Soy Sauce Reduced Sodium

No Salt Added Vegetable Soup
The Verdict: Which is Better?
When placing Soy Sauce Reduced Sodium and No Salt Added Vegetable Soup side-by-side, the nutritional differences become quite clear. Both products cater to specific dietary needs, but picking the right one depends on whether you are prioritizing weight loss, muscle gain, or clean eating.
Soy Sauce Reduced Sodium is the more energy-dense option here, packing 29 more calories per 100g than No Salt Added Vegetable Soup. If you are looking for sustained energy or fueling a workout, this higher caloric density might be an advantage.
In terms of sugar control, Soy Sauce Reduced Sodium takes the lead with only 0g of sugar per 100g, whereas No Salt Added Vegetable Soup contains 1.67g. Lower sugar content is often linked to better metabolic health.
Looking to build muscle? Soy Sauce Reduced Sodium offers a protein boost with 6.67g per 100g, outperforming No Salt Added Vegetable Soup in this category.
Frequently Asked Questions
Which is healthier: Soy Sauce Reduced Sodium or No Salt Added Vegetable Soup?

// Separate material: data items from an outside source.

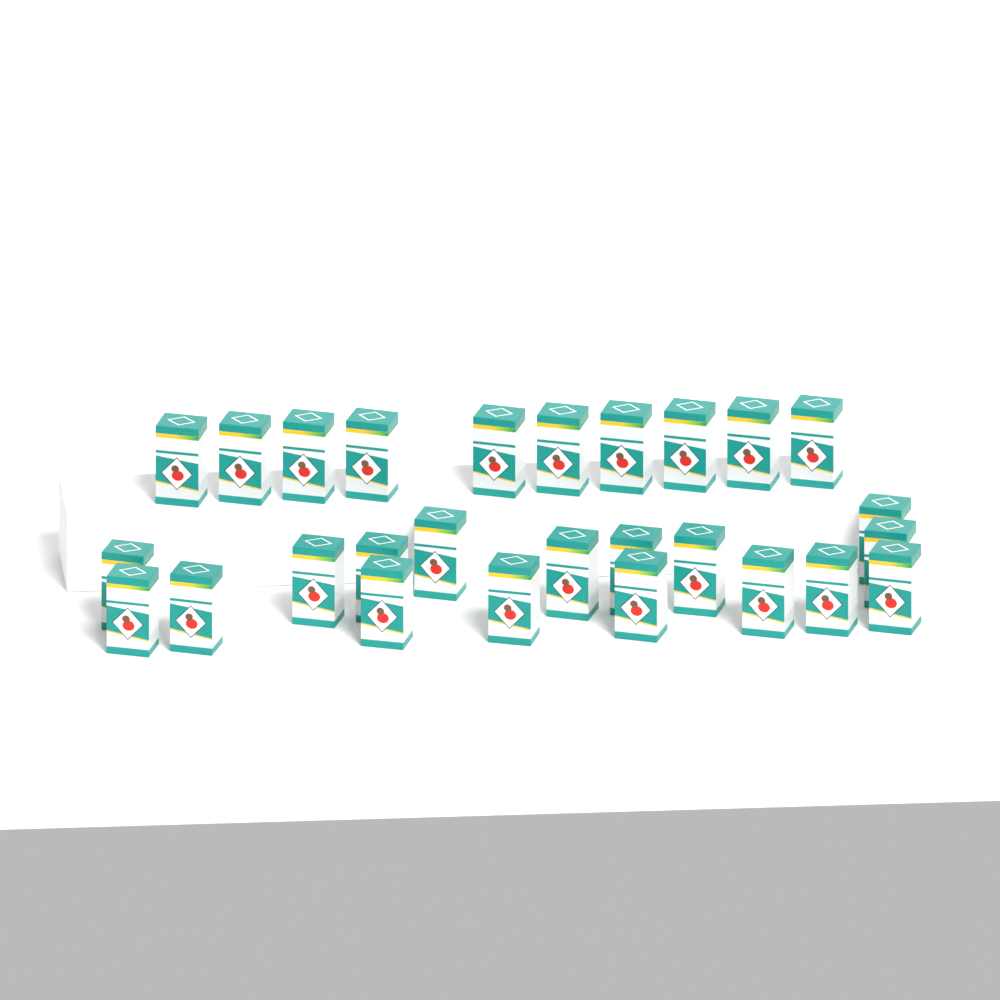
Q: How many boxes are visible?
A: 27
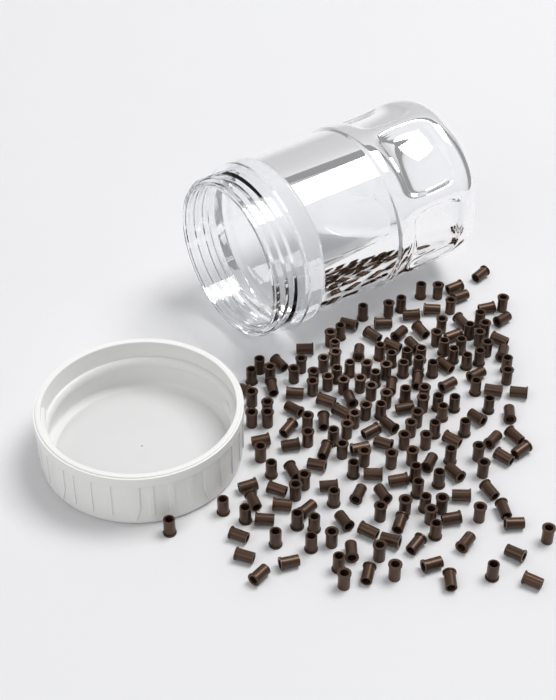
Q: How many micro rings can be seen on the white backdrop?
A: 200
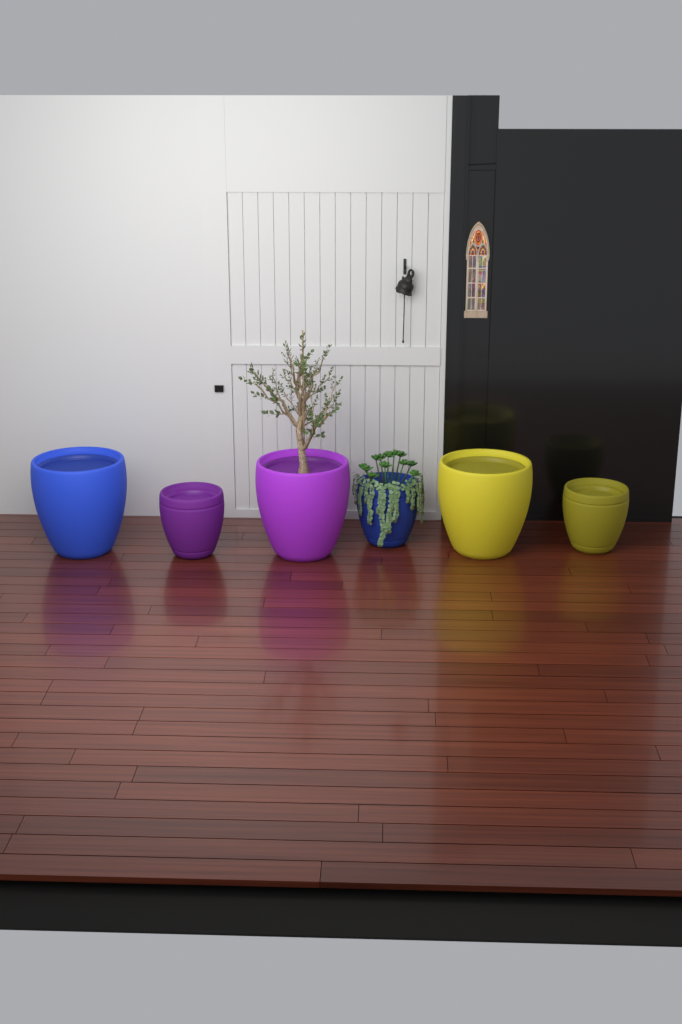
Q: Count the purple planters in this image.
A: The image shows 2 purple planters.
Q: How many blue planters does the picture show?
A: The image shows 2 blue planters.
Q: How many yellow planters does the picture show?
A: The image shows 2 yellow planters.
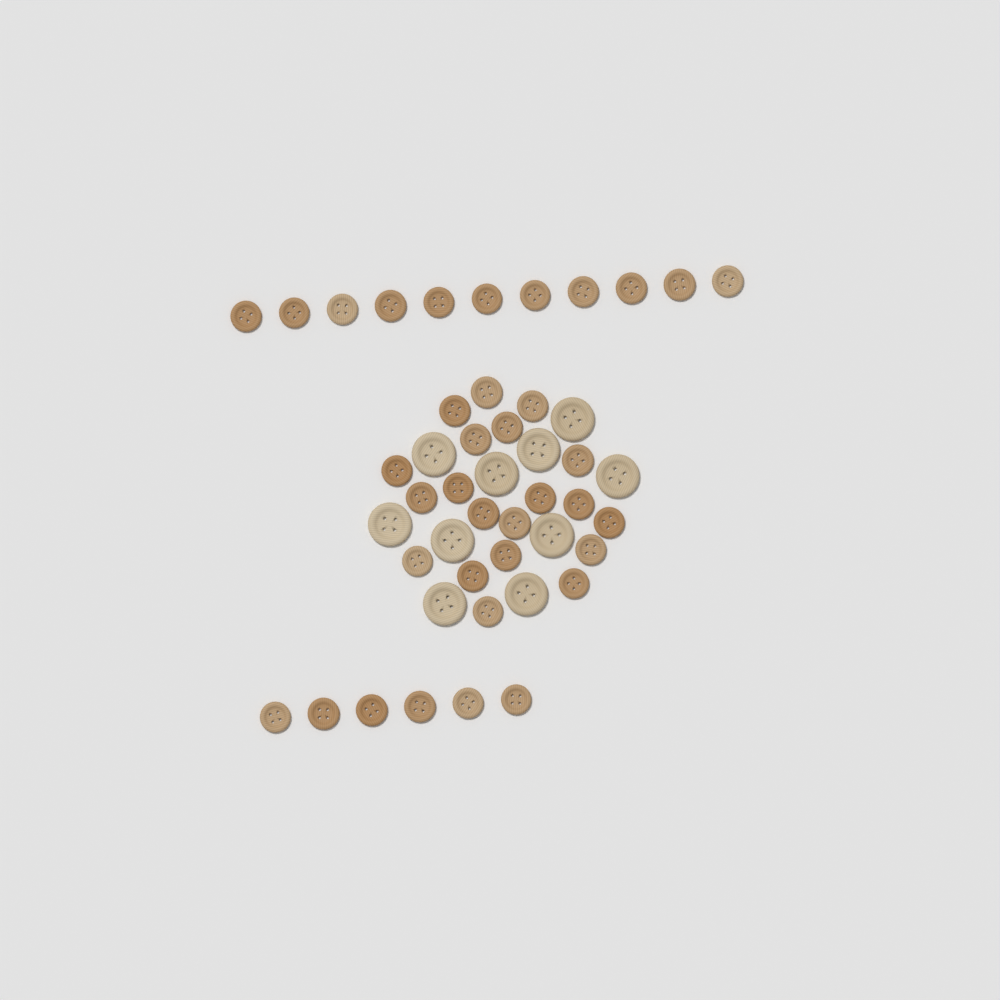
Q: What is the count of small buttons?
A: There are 37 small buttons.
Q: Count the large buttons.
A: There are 10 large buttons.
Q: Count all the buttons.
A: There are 47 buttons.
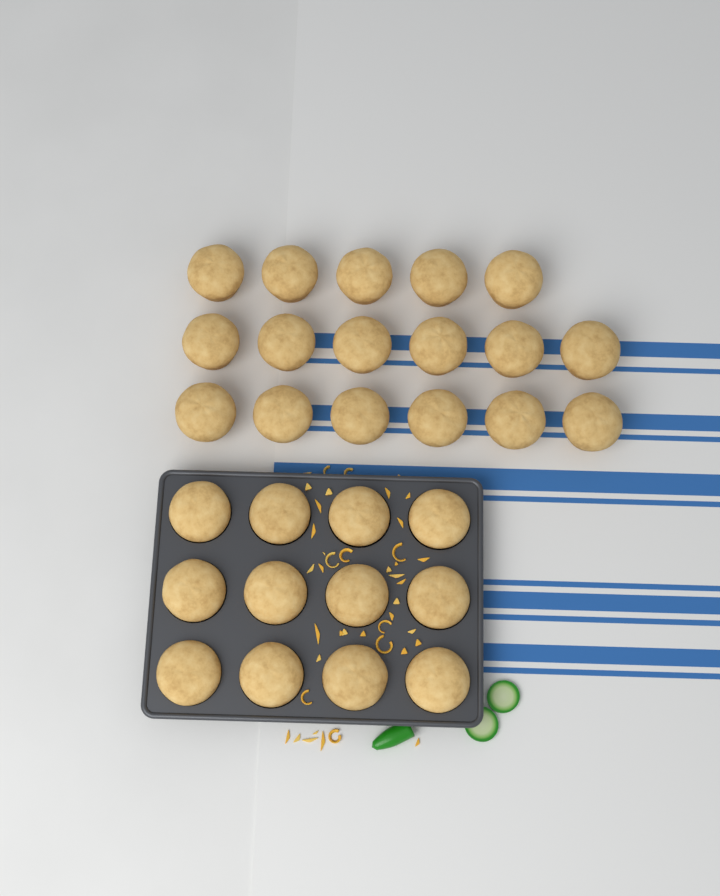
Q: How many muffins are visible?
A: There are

It depends on your goals. Soy Sauce Reduced Sodium has 66.7 calories, while No Salt Added Vegetable Soup has 37.5 calories. Check the detailed table above for sugar and fat content.
Is Soy Sauce Reduced Sodium vegan?
No, Soy Sauce Reduced Sodium is not certified vegan.
What is the calorie difference between Soy Sauce Reduced Sodium and No Salt Added Vegetable Soup?
There is a difference of 29 calories per 100g between the two products.